The remains of unwilling exile will finally come home

2014-06-23 00:00

CAPE TOWN — Fifty years after the young writer and journalist Nat Nakasa left South Africa, his remains will return to his fatherland.

The government received permission from the High Court of the State of New York to repatriate his remains. The news was announced on Friday night by Minister of Arts and Culture Nathi Mthethwa during a banquet at which the recipients of the Nat Nakasa journalism prizes were announced.

The remains of Nakasa, who was born in Durban, will be reburied in the heroes’ acre near Chesterville in KwaZulu-Natal.

The re-burial culminates the efforts over the past 20 years of several groups, including Nakasa’s family, academics and especially the local media, to repatriate Nakasa’s remains. The South African National Editors’ Forum (Sanef), was instrumental in this effort. Arts and Culture has been working with the premier’s office in KwaZulu-Natal, the eThekwini municipality and the South African consul in New York to exhume his grave and return the remains to South Africa. A legal firm was appointed in 2012 to speed up the process.

Nathaniel Ndazana Nakasa (1937-1965) was a journalist at the magazine Drum and the newspaper the Rand Daily Mail. He received the sought-after Nieman Fellowship to study journalism at Harvard in America in 1964.

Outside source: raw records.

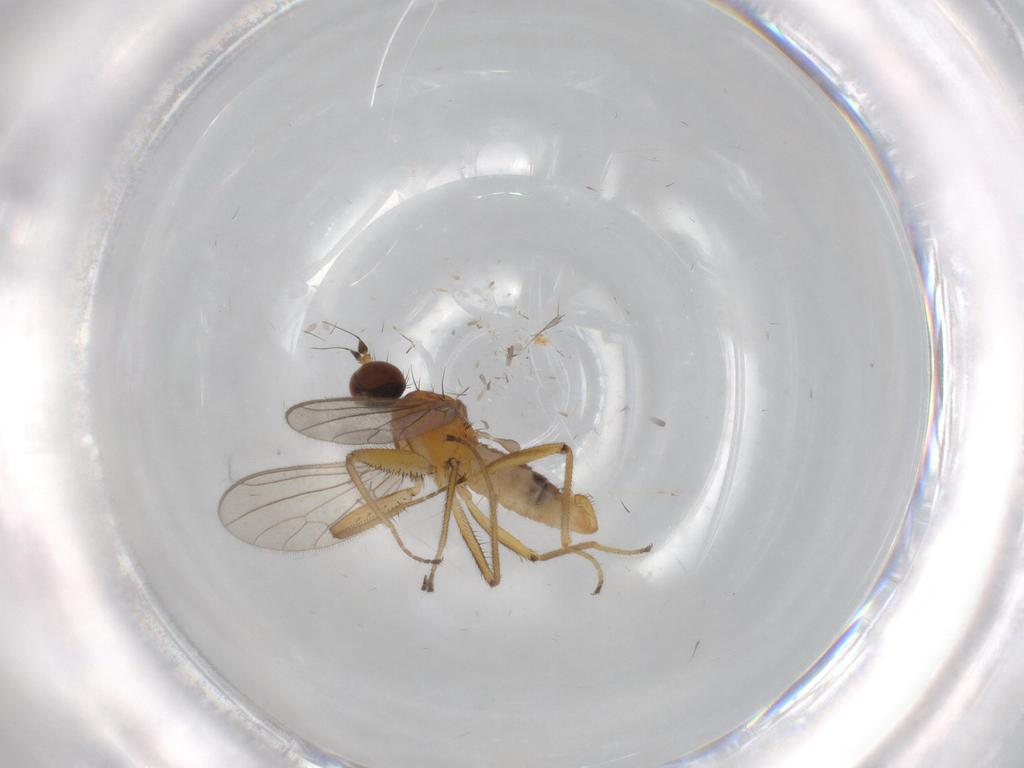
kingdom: Animalia
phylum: Arthropoda
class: Insecta
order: Diptera
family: Empididae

The apartheid government turned down his application for a passport, forcing Nakasa to leave South Africa on an exit permit, which effectively sent him into exile.

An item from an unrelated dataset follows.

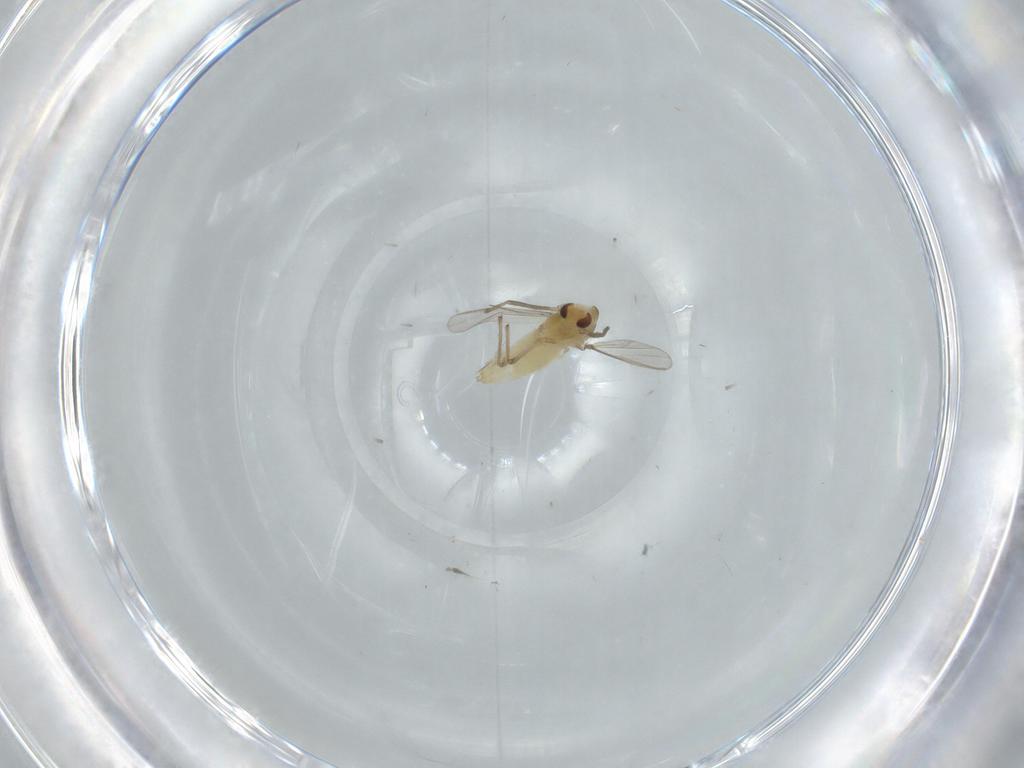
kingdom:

A year after his arrival in New York, he jumped off a building, to die at 28. He wrote to his friends saying he was longing for his home. He was buried in the Fern­cliff cemetery in New York. The American human rights activist Malcolm X and author James Baldwin are buried in the same cemetery. A date for the re-burial will be announced later.

• The Cape journalist Alide Dasnois won the 2014 Nat Nakasa prize for brave journalism. She was the editor of the Cape Times, but was dismissed last year.